Die Betätigungseinheit 2 ist
als Spreizschloss 2 ausgebildet und setzt die Rotationsbewegung
des elektromechanischen Aktuators 15 in eine Translationsbewegung um
und kann die Bremsbeläge 10, 11 der
Bremsbacken 3, 4 mit der Innenseite der Bremstrommel 5 in Eingriff
bringen. Charakteristisch für
die Trommelbremse vom Typ „Duo-Servo" ist eine frei bewegliche bzw.
schwimmend gelagerte Abstützvorrichtung 16, die
dem Spreizschloss 2 gegenüber liegt und zwischen den
Bremsbacken 3, 4 angeordnet ist. Das eben erwähnte Spreizschloss 2 wird
im Wesentlichen durch eine Gewindemutter-Spindel-Anordnung 8 und zwei
Druckstücke 13, 14 gebildet,
wobei das eine Druckstück 13 mit
der Spindel 7 und das andere Druckstück 14 mit der Gewindemutter 6 zusammenwirkt.
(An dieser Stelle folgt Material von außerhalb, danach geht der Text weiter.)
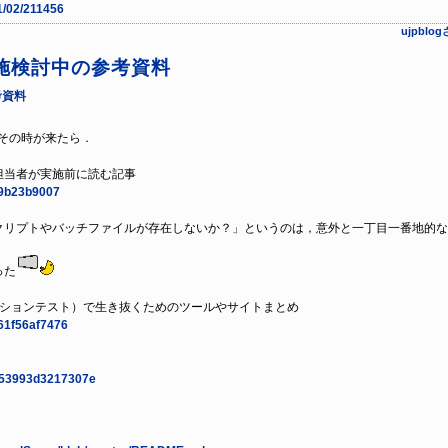
11/02/211456
ujpbl
施検討中の参考資料
考資料
その時が来たら．
担当者が実施前に読む記事
f59b23b9007
リプトやバッチファイルが存在しないか？」というのは，意外と一丁目一番地的な
った
ーションテスト）で生き抜くためのツールやサイトまとめ
261f56af7476
eb53993d3217307e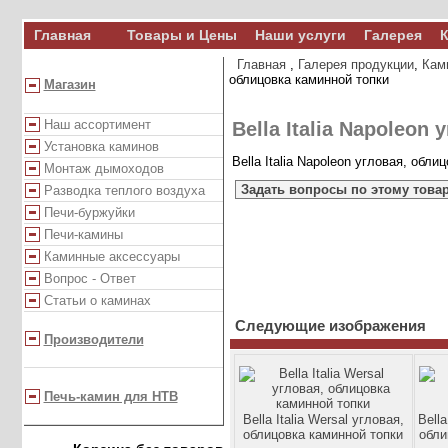
Главная
Товары и Цены
Наши услуги
Галерея
К
Главная
,
Галерея продукции
,
Кам
облицовка каминной топки
Магазин
Наш ассортимент
Bella Italia Napoleon
Установка каминов
Bella Italia Napoleon угловая, обли
Монтаж дымоходов
Задать вопросы по этому това
Разводка теплого воздуха
Печи-буржуйки
Печи-камины
Каминные аксессуары
Вопрос - Ответ
Статьи о каминах
Следующие изображения
Производители
Печь-камин для НТВ
Bella Italia Wersal угловая,
Bella
облицовка каминной топки
обли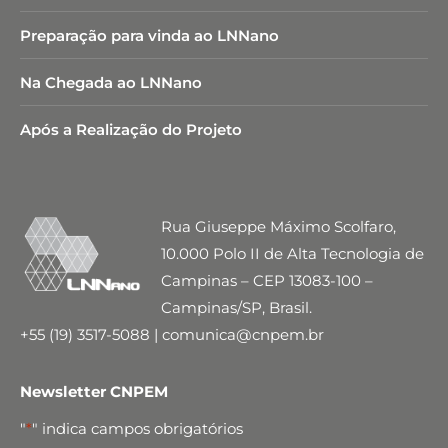
Preparação para vinda ao LNNano
Na Chegada ao LNNano
Após a Realização do Projeto
Rua Giuseppe Máximo Scolfaro,
10.000 Polo II de Alta Tecnologia de
Campinas – CEP 13083-100 –
Campinas/SP, Brasil.
+55 (19) 3517-5088 | comunica@cnpem.br
Newsletter CNPEM
"
*
" indica campos obrigatórios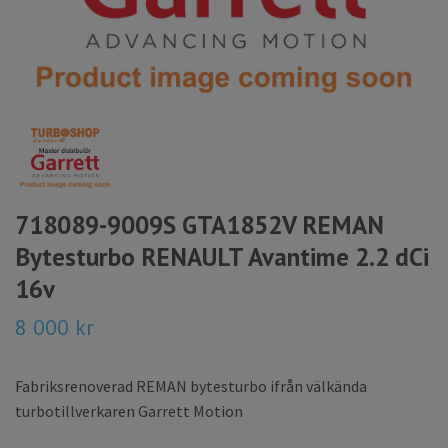
718089-9009S GTA1852V REMAN
Bytesturbo RENAULT Avantime 2.2 dCi
16v
8 000 kr
Fabriksrenoverad REMAN bytesturbo ifrån välkända
turbotillverkaren Garrett Motion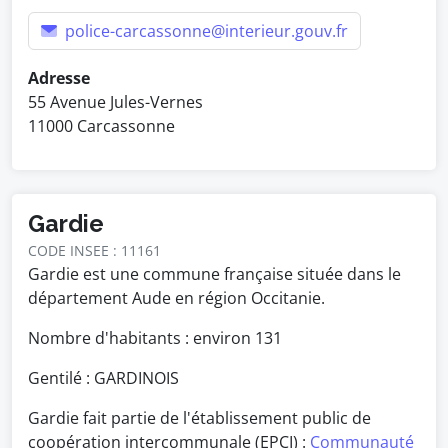
police-carcassonne@interieur.gouv.fr
Adresse
55 Avenue Jules-Vernes
11000 Carcassonne
Gardie
CODE INSEE : 11161
Gardie est une commune française située dans le
département Aude en région Occitanie.
Nombre d'habitants : environ
131
Gentilé : GARDINOIS
Gardie fait partie de l'établissement public de
coopération intercommunale (EPCI) :
Communauté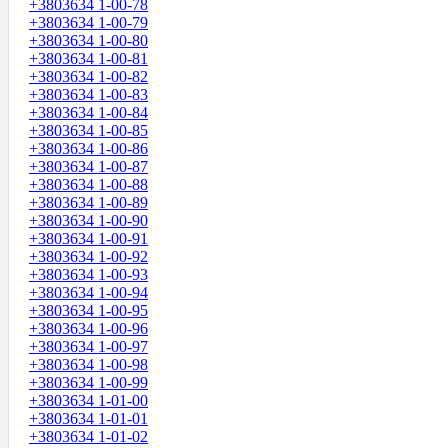
+3803634 1-00-78
+3803634 1-00-79
+3803634 1-00-80
+3803634 1-00-81
+3803634 1-00-82
+3803634 1-00-83
+3803634 1-00-84
+3803634 1-00-85
+3803634 1-00-86
+3803634 1-00-87
+3803634 1-00-88
+3803634 1-00-89
+3803634 1-00-90
+3803634 1-00-91
+3803634 1-00-92
+3803634 1-00-93
+3803634 1-00-94
+3803634 1-00-95
+3803634 1-00-96
+3803634 1-00-97
+3803634 1-00-98
+3803634 1-00-99
+3803634 1-01-00
+3803634 1-01-01
+3803634 1-01-02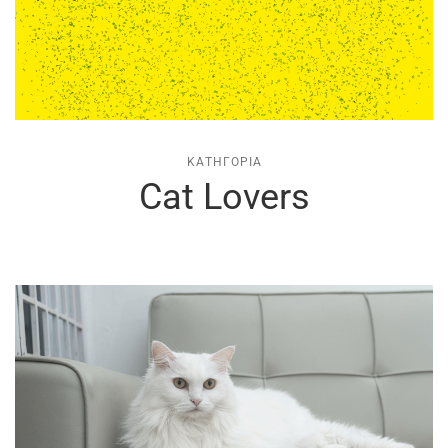
ΚΑΤΗΓΟΡΊΑ
Cat Lovers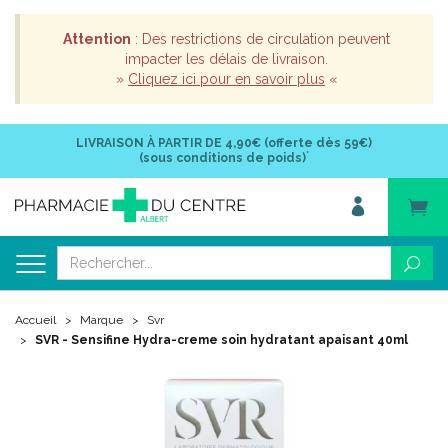
Attention
: Des restrictions de circulation peuvent
impacter les délais de livraison.
»
Cliquez ici pour en savoir plus
«
LIVRAISON À PARTIR DE
4,90€ (offerte dès 59€)
*
(sous conditions de poids)
Accueil
Marque
Svr
SVR - Sensifine Hydra-creme soin hydratant apaisant 40ml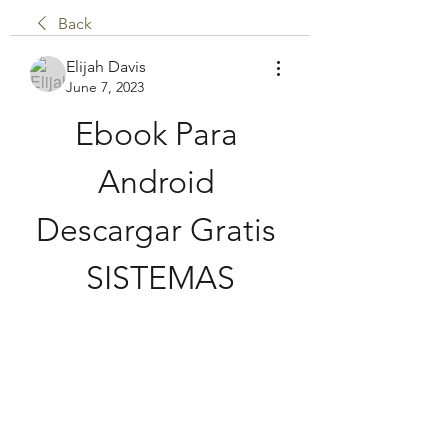
Back
Elijah Davis
June 7, 2023
Ebook Para 
Android 
Descargar Gratis 
SISTEMAS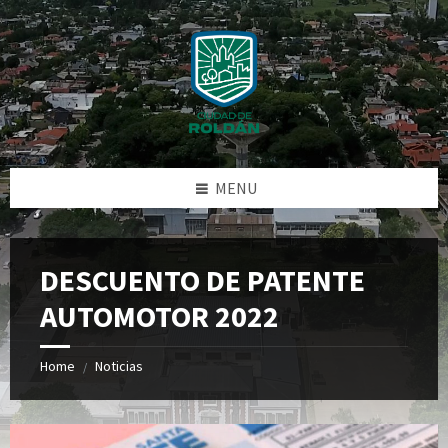
Skip
Skip
Skip
Skip
to
to
to
to
content
left
right
footer
sidebar
sidebar
MENU
DESCUENTO DE PATENTE
AUTOMOTOR 2022
Home
Noticias
/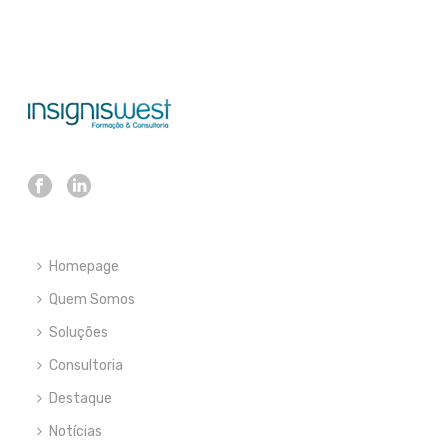
Homepage
Quem Somos
Soluções
Consultoria
Destaque
Notícias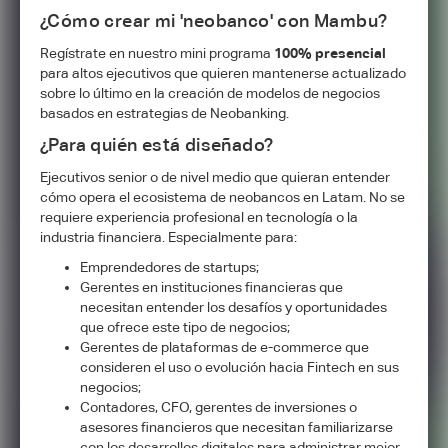
¿Cómo crear mi 'neobanco' con Mambu?
Regístrate en nuestro mini programa
100% presencial
para altos ejecutivos que quieren mantenerse actualizado
sobre lo último en la creación de modelos de negocios
basados en estrategias de Neobanking.
¿Para quién está diseñado?
Ejecutivos senior o de nivel medio que quieran entender
cómo opera el ecosistema de neobancos en Latam. No se
requiere experiencia profesional en tecnología o la
industria financiera. Especialmente para:
Emprendedores de startups;
Gerentes en instituciones financieras que
necesitan entender los desafíos y oportunidades
que ofrece este tipo de negocios;
Gerentes de plataformas de e-commerce que
consideren el uso o evolución hacia Fintech en sus
negocios;
Contadores, CFO, gerentes de inversiones o
asesores financieros que necesitan familiarizarse
con los desarrollos digitales para administrar mejor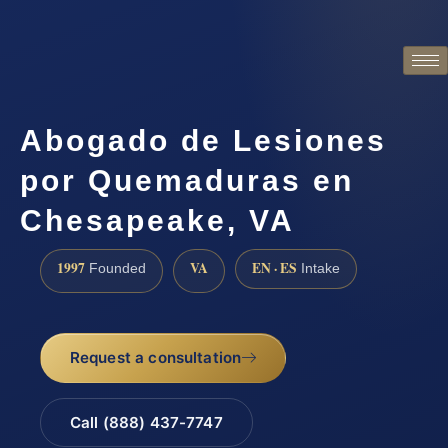
Abogado de Lesiones
por Quemaduras en
Chesapeake, VA
1997
VA
EN · ES
Founded
Intake
Request a consultation
Call (888) 437-7747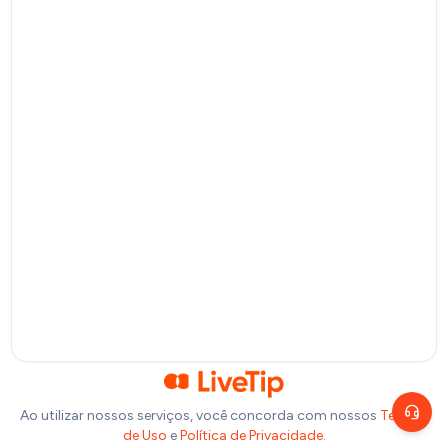
Pix
Pagamento por QR Code
Bitcoin
Pagamento via Lightning Network
Selecione um valor
R$
10
R$
20
R$
50
R$
100
Ou insira abaixo o valor que você deseja doar:
R$
Precisa de ajuda?
Escolha um canal de atendimento
R$
1,00
Chat ao vivo
Fale com nosso time agora
Telegram
Fale pelo Telegram
Ao utilizar nossos serviços, você concorda com nossos
Termos
de Uso
e
Política de Privacidade
.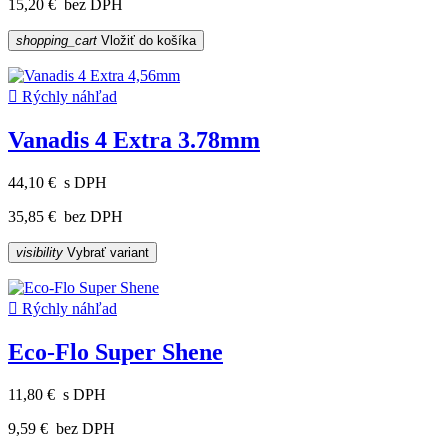
15,20 €
bez DPH
shopping_cart
Vložiť do košíka

Rýchly náhľad
Vanadis 4 Extra 3.78mm
44,10 €
s DPH
35,85 €
bez DPH
visibility
Vybrať variant

Rýchly náhľad
Eco-Flo Super Shene
11,80 €
s DPH
9,59 €
bez DPH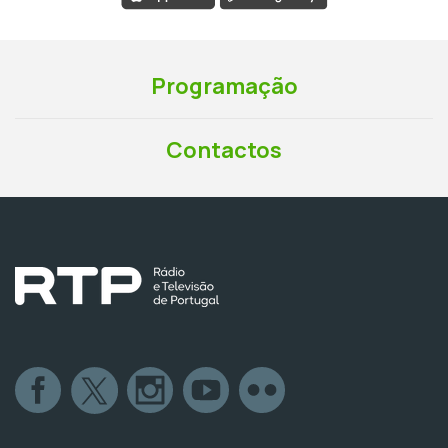
Programação
Contactos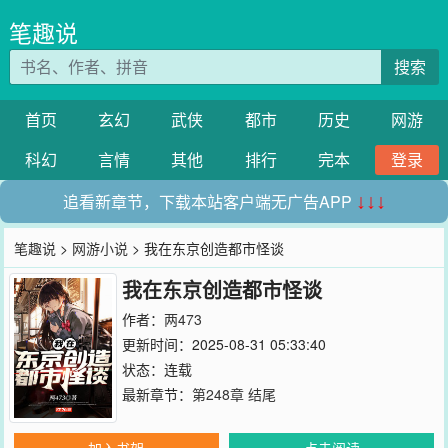
笔趣说
搜索
首页
玄幻
武侠
都市
历史
网游
科幻
言情
其他
排行
完本
登录
追看新章节，下载本站客户端无广告APP
↓↓↓
笔趣说
>
网游小说
> 我在东京创造都市怪谈
我在东京创造都市怪谈
作者：
两473
更新时间：2025-08-31 05:33:40
状态：连载
最新章节：
第248章 结尾
加入书架
点击阅读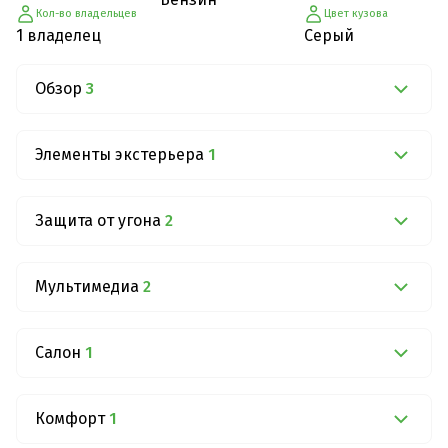
Кол-во владельцев
Цвет кузова
1 владелец
Серый
Обзор
3
Элементы экстерьера
1
Защита от угона
2
Мультимедиа
2
Салон
1
Комфорт
1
Wie in 1 verdeut licht ist, wird die Gewindemutter-Spindel-Anordnung 8 von
einem Schraubrad 1 betätigt,
das vom elektromechanischen Aktuator 15 unter Zwischenschaltung
eines lediglich schematisch dargestellten Untersetzungsgetriebes 12 angetrieben
wird. Zu diesem Zweck weist die Gewindemutter 6 auf der äußeren Oberfläche eine
Verzahnung auf, die parallel zur Achse der Gewindemutter 6 verläuft. Mit
dieser Geradverzahnung der Gewindemutter 6 bildet das eben
erwähnte
Schraubrad 1 ein Schraubradgetriebe. Bei einer Betätigung des
Schraubrads 1 durch den elektromechanischen Aktuator 15 wird
die Gewindemutter 6 in eine Rotationsbewegung versetzt.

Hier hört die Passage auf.